CMA CGM Must Divest in French Polynesia to Win Approval for Bolloré Deal
Opposition to the pending $5 billion acquisition of Bolloré Logistics by CMA CGM emerged from the authorities in French Polynesia. In a statement released yesterday, February 6, they reported that they have reached an agreement with the company to address concerns over domination in the freight and logistics market between Europe and French Polynesia that could emerge from the acquisition.
CMA CGM Group recently reported that it is poised to “soon complete” the acquisition of Bolloré Logistics to further bolster the group’s freight management scale and industry reach. The French group reported that it had reached terms for the acquisition in May 2023 which would make CMA CGM among the top five global logistics companies.

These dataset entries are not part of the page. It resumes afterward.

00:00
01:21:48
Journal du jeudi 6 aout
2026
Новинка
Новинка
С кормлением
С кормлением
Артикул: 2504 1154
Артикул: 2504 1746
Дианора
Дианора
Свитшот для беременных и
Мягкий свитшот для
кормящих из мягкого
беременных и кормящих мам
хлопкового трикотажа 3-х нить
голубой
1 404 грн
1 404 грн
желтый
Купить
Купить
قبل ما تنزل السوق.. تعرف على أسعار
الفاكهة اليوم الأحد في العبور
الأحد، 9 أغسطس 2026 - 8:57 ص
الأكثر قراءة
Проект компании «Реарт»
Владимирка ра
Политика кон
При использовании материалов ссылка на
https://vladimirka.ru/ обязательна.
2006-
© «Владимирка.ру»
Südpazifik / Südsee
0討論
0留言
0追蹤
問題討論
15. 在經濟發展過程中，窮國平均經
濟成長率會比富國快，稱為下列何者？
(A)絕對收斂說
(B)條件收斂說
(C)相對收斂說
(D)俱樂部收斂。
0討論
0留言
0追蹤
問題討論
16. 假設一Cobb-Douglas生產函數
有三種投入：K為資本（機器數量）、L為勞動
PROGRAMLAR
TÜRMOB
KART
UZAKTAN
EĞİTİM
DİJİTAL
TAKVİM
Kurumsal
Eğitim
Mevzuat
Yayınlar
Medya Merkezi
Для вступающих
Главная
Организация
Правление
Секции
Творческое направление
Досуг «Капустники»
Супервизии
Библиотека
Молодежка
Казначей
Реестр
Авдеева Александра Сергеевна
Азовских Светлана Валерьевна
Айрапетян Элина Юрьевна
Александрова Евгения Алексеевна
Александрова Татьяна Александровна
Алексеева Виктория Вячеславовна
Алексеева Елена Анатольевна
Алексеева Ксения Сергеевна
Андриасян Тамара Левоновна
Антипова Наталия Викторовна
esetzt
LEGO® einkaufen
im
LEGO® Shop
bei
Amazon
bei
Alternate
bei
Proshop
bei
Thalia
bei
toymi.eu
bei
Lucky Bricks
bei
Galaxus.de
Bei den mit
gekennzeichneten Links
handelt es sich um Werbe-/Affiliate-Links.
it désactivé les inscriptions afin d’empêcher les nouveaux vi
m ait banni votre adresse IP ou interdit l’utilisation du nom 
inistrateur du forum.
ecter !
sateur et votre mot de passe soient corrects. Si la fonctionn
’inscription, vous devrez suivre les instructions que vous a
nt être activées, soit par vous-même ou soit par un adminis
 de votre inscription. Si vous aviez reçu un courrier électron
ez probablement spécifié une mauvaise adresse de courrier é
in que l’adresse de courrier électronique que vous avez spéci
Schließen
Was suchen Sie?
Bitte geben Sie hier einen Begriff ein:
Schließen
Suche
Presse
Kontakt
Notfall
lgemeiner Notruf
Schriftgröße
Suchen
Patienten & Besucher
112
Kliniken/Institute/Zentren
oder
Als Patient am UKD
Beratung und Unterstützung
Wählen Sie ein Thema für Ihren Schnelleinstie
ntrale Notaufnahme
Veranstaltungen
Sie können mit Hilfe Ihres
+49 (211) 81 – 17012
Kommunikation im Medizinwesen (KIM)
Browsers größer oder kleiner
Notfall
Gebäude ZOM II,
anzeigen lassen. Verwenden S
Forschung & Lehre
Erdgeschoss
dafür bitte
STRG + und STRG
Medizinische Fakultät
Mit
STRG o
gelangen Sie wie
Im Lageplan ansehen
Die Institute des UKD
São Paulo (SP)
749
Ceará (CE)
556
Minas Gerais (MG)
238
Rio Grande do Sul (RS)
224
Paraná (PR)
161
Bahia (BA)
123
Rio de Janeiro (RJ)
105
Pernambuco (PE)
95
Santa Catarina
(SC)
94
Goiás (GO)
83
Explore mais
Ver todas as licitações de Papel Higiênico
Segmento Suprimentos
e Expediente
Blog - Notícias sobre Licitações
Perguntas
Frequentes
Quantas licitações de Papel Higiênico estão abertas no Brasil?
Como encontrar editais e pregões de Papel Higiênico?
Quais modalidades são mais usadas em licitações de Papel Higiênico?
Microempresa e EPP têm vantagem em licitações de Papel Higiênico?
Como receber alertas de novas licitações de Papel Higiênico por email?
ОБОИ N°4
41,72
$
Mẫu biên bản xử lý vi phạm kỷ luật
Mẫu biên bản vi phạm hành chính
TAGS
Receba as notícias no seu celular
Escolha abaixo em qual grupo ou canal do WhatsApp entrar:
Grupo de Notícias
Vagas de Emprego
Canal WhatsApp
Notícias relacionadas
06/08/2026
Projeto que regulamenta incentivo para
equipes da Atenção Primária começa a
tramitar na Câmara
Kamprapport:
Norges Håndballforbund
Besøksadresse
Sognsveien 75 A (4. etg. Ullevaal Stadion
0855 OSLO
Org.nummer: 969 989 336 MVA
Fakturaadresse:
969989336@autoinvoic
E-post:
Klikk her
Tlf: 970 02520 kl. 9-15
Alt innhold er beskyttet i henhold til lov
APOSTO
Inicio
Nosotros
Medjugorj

The Polynesian Competition Authority received an application in October 2023 for approval for a possible market concentration under the Polynesia Competition Code. While they noted CMA CGM’s worldwide transport of containers, the initial filing highlighted that the company’s CEVA Logistics is only marginally directly active in French Polynesia and only in the market to organize services for the transport of goods. Bolloré Logistics they initially indicated was not active in the logistics services sector in French Polynesia.
The authority, which says its role is to ensure the competitive structure of the market in French Polynesia, however after closer examination determined the “buyout raised a risk of blocking access of freight forwarders to transport services with CMA CGM containers and the risk of increases in the price of services as well as a possible impact on the selling price of goods to the consumer.
Their review showed that Bolloré Logistics carries out services organizing the transport of goods, while essentially managing the import flow. While it does not offer logistic services or organize land transport services, they noted it holds a minority stake in a freight forwarder, Transit et Transport International Tahiti.
The authority confirmed that CEVA only organizes transport in a very marginal way in French Polynesia, but they highlight that CMA CGM ensures territorial continuity between French Polynesia and Europe through its Panama Direct route. The carriers’ Pacific Coast route also connects French Polynesia with the West Coast of America.
They expressed concern that the new entity created in the merger would have had a “high-capacity blocking access to maritime transport of goods on the Europe-French Polynesia route.” They found the CMA CGM has a “quasi-monopoly” on the route and with the acquisition of Bolloré Logistics Polynesia would have added to its dominant position. The Polynesian Competition Authority concluded the transaction was “likely to harm competition.”
Addressing the competition concerns, they have agreed to a settlement that undertakes to divest the maritime activity of Bolloré Logistics Polynesia as well as the activities of Bolloré Logistics France relating to French Polynesia.
“The sale of this activity will make it possible to effectively and proportionately remedy the competition issues identified,” the authority writes in its statement.
They will be selling the customer list of the business. The agreement provides two limited exceptions allowing CMA CGM to offer services for organizing maritime transport of goods to a limited number of multi-destination customers of Bolloré Logistics.
The Polynesia Competition Authority notes that it notified other authorities including New Caledonia and the European Commission of its examination and cooperated with those authorities. CMA CGM is still waiting for approval from the European Union to close the acquisition, which is the largest in the history of the company.